O rety… to już 5. Świąteczny trening z Wybiegać marzenia!
Czas płynie nieubłaganie. To było nasze już piąte, świąteczne spotkanie biegowe. A pamiętam jeszcze, jakby to było wczoraj… organizację pierwszego spotkania. Wtedy wszystko wydawało się abstrakcją, a teraz to jest tradycją.
W głowie się nie mieści, jak wiele zmieniło się w ciągu tych kilku lat. I dobrze, bo były to zmiany zdecydowanie na plus, a bieganie i innym aktywności zyskały na popularności. Dziś widać biegaczy nie tylko zawodowych, nie tylko w dużych miastach i okolicach stadionów lekkoatletycznych ale również amatorów, w małych miejscowościach i w dodatku biegających wszędzie, gdzie tylko da się przebierać nogami. Mam nadzieję że postęp ten zostanie w dalszym ciągu utrzymany tak, jak tradycyjny jest nasz świąteczny trening.
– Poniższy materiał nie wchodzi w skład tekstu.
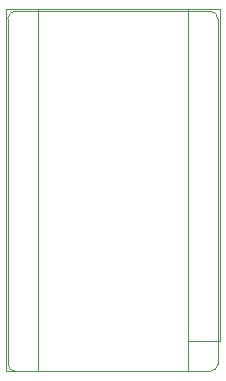
<source format=gbr>
%TF.GenerationSoftware,KiCad,Pcbnew,5.1.7+dfsg1-1~bpo10+1*%
%TF.CreationDate,Date%
%TF.ProjectId,ProMicro_TEST,50726f4d-6963-4726-9f5f-544553542e6b,v1.0*%
%TF.SameCoordinates,Original*%
%TF.FileFunction,Legend,Top*%
%TF.FilePolarity,Positive*%
%FSLAX45Y45*%
G04 Gerber Fmt 4.5, Leading zero omitted, Abs format (unit mm)*
G04 Created by KiCad*
%MOMM*%
%LPD*%
G01*
G04 APERTURE LIST*
%TA.AperFunction,Profile*%
%ADD10C,0.100000*%
%TD*%
%ADD11C,0.120000*%
%ADD12R,2.000000X2.000000*%
%ADD13O,2.000000X2.000000*%
G04 APERTURE END LIST*
D10*
X127000Y2857500D02*
X127000Y-63500D01*
X-1651000Y-63500D02*
X-1651000Y2857500D01*
X-1587500Y-127000D02*
G75*
G02*
X-1651000Y-63500I0J63500D01*
G01*
X127000Y-63500D02*
G75*
G02*
X63500Y-127000I-63500J0D01*
G01*
X63500Y2921000D02*
G75*
G02*
X127000Y2857500I0J-63500D01*
G01*
X-1651000Y2857500D02*
G75*
G02*
X-1587500Y2921000I63500J0D01*
G01*
X63500Y-127000D02*
X-1587500Y-127000D01*
X-1587500Y2921000D02*
X63500Y2921000D01*
D11*
X142000Y127000D02*
X142000Y2936000D01*
X-1397000Y-127000D02*
X-1397000Y2936000D01*
X-127000Y127000D02*
X142000Y127000D01*
X-127000Y-127000D02*
X-127000Y2936000D01*
X142000Y2936000D02*
X-1666000Y2936000D01*
X-1666000Y2936000D02*
X-1666000Y-127000D01*
X-1666000Y-127000D02*
X-127000Y-127000D01*
%LPC*%
D12*
X0Y0D03*
D13*
X0Y254000D03*
X0Y508000D03*
X-1524000Y2794000D03*
X0Y762000D03*
X-1524000Y2540000D03*
X0Y1016000D03*
X-1524000Y2286000D03*
X0Y1270000D03*
X-1524000Y2032000D03*
X0Y1524000D03*
X-1524000Y1778000D03*
X0Y1778000D03*
X-1524000Y1524000D03*
X0Y2032000D03*
X-1524000Y1270000D03*
X0Y2286000D03*
X-1524000Y1016000D03*
X0Y2540000D03*
X-1524000Y762000D03*
X0Y2794000D03*
X-1524000Y508000D03*
X-1524000Y254000D03*
X-1524000Y0D03*
M02*

</source>
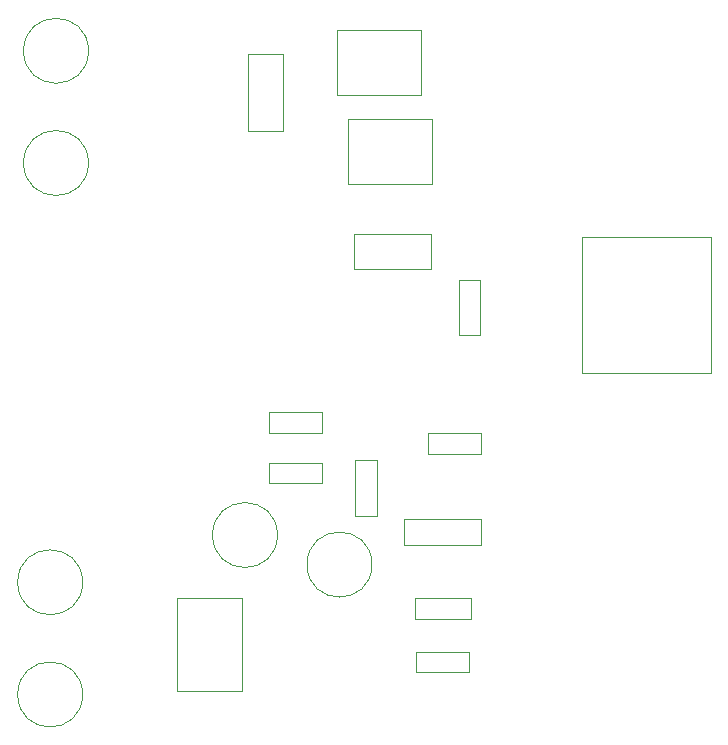
<source format=gbr>
G04 #@! TF.GenerationSoftware,KiCad,Pcbnew,(5.0.0)*
G04 #@! TF.CreationDate,2018-12-18T17:12:43+00:00*
G04 #@! TF.ProjectId,lm3150,6C6D333135302E6B696361645F706362,rev?*
G04 #@! TF.SameCoordinates,Original*
G04 #@! TF.FileFunction,Other,User*
%FSLAX46Y46*%
G04 Gerber Fmt 4.6, Leading zero omitted, Abs format (unit mm)*
G04 Created by KiCad (PCBNEW (5.0.0)) date 12/18/18 17:12:43*
%MOMM*%
%LPD*%
G01*
G04 APERTURE LIST*
%ADD10C,0.050000*%
G04 APERTURE END LIST*
D10*
G04 #@! TO.C,C1*
X119250000Y-41750000D02*
X119250000Y-48250000D01*
X119250000Y-41750000D02*
X116250000Y-41750000D01*
X116250000Y-48250000D02*
X119250000Y-48250000D01*
X116250000Y-48250000D02*
X116250000Y-41750000D01*
G04 #@! TO.C,C2*
X122500000Y-78120000D02*
X118000000Y-78120000D01*
X122500000Y-78120000D02*
X122500000Y-76370000D01*
X118000000Y-76370000D02*
X118000000Y-78120000D01*
X118000000Y-76370000D02*
X122500000Y-76370000D01*
G04 #@! TO.C,C3*
X131500000Y-73870000D02*
X136000000Y-73870000D01*
X131500000Y-73870000D02*
X131500000Y-75620000D01*
X136000000Y-75620000D02*
X136000000Y-73870000D01*
X136000000Y-75620000D02*
X131500000Y-75620000D01*
G04 #@! TO.C,C4*
X118000000Y-72120000D02*
X122500000Y-72120000D01*
X118000000Y-72120000D02*
X118000000Y-73870000D01*
X122500000Y-73870000D02*
X122500000Y-72120000D01*
X122500000Y-73870000D02*
X118000000Y-73870000D01*
G04 #@! TO.C,C5*
X125250000Y-57000000D02*
X131750000Y-57000000D01*
X125250000Y-57000000D02*
X125250000Y-60000000D01*
X131750000Y-60000000D02*
X131750000Y-57000000D01*
X131750000Y-60000000D02*
X125250000Y-60000000D01*
G04 #@! TO.C,C6*
X135000000Y-94120000D02*
X130500000Y-94120000D01*
X135000000Y-94120000D02*
X135000000Y-92370000D01*
X130500000Y-92370000D02*
X130500000Y-94120000D01*
X130500000Y-92370000D02*
X135000000Y-92370000D01*
G04 #@! TO.C,C7*
X115760000Y-87800000D02*
X115760000Y-95700000D01*
X115760000Y-87800000D02*
X110230000Y-87800000D01*
X110230000Y-95700000D02*
X115760000Y-95700000D01*
X110230000Y-95700000D02*
X110230000Y-87800000D01*
G04 #@! TO.C,L1*
X155450000Y-68750000D02*
X155450000Y-57250000D01*
X144550000Y-68750000D02*
X155450000Y-68750000D01*
X144550000Y-57250000D02*
X144550000Y-68750000D01*
X155450000Y-57250000D02*
X144550000Y-57250000D01*
G04 #@! TO.C,MH1*
X102750000Y-51000000D02*
G75*
G03X102750000Y-51000000I-2750000J0D01*
G01*
G04 #@! TO.C,MH2*
X102750000Y-41500000D02*
G75*
G03X102750000Y-41500000I-2750000J0D01*
G01*
G04 #@! TO.C,MH3*
X118750000Y-82500000D02*
G75*
G03X118750000Y-82500000I-2750000J0D01*
G01*
G04 #@! TO.C,MH4*
X126750000Y-85000000D02*
G75*
G03X126750000Y-85000000I-2750000J0D01*
G01*
G04 #@! TO.C,MH5*
X102250000Y-96000000D02*
G75*
G03X102250000Y-96000000I-2750000J0D01*
G01*
G04 #@! TO.C,MH6*
X102250000Y-86500000D02*
G75*
G03X102250000Y-86500000I-2750000J0D01*
G01*
G04 #@! TO.C,Q1*
X130860000Y-45250000D02*
X130860000Y-39750000D01*
X123760000Y-45250000D02*
X123760000Y-39750000D01*
X130860000Y-45250000D02*
X123760000Y-45250000D01*
X130860000Y-39750000D02*
X123760000Y-39750000D01*
G04 #@! TO.C,Q2*
X124700000Y-52750000D02*
X131800000Y-52750000D01*
X124700000Y-47250000D02*
X131800000Y-47250000D01*
X131800000Y-47250000D02*
X131800000Y-52750000D01*
X124700000Y-47250000D02*
X124700000Y-52750000D01*
G04 #@! TO.C,R1*
X125350000Y-80850000D02*
X125350000Y-76150000D01*
X125350000Y-80850000D02*
X127150000Y-80850000D01*
X127150000Y-76150000D02*
X125350000Y-76150000D01*
X127150000Y-76150000D02*
X127150000Y-80850000D01*
G04 #@! TO.C,R2*
X134100000Y-65600000D02*
X134100000Y-60900000D01*
X134100000Y-65600000D02*
X135900000Y-65600000D01*
X135900000Y-60900000D02*
X134100000Y-60900000D01*
X135900000Y-60900000D02*
X135900000Y-65600000D01*
G04 #@! TO.C,R3*
X130400000Y-87850000D02*
X135100000Y-87850000D01*
X130400000Y-87850000D02*
X130400000Y-89650000D01*
X135100000Y-89650000D02*
X135100000Y-87850000D01*
X135100000Y-89650000D02*
X130400000Y-89650000D01*
G04 #@! TO.C,R4*
X136000000Y-83350000D02*
X129500000Y-83350000D01*
X136000000Y-83350000D02*
X136000000Y-81140000D01*
X129500000Y-81140000D02*
X129500000Y-83350000D01*
X129500000Y-81140000D02*
X136000000Y-81140000D01*
G04 #@! TD*
M02*

</source>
W tym, podobnie jak i poprzednimi latami ruszyliśmy na podboje Puszczy Noteckiej, a konkretniej uroczysk Rezerwatu Przyrody Jezioro Łubówko. Tam strzeliliśmy sobie pamiątkowe foto i wróciliśmy do Szkoły Podstawowej im. Henryka Sienkiewicza, na przygotowany wcześniej, drobny poczęstunek. Był to także czas na wspomnienia o zamierzchłych czasach i starych Polakach.
Wszystkim Wam obecnym na 5. Świątecznym treningu z Wybiegać marzenia dziękuję za przybycie. Do zobaczenia za rok!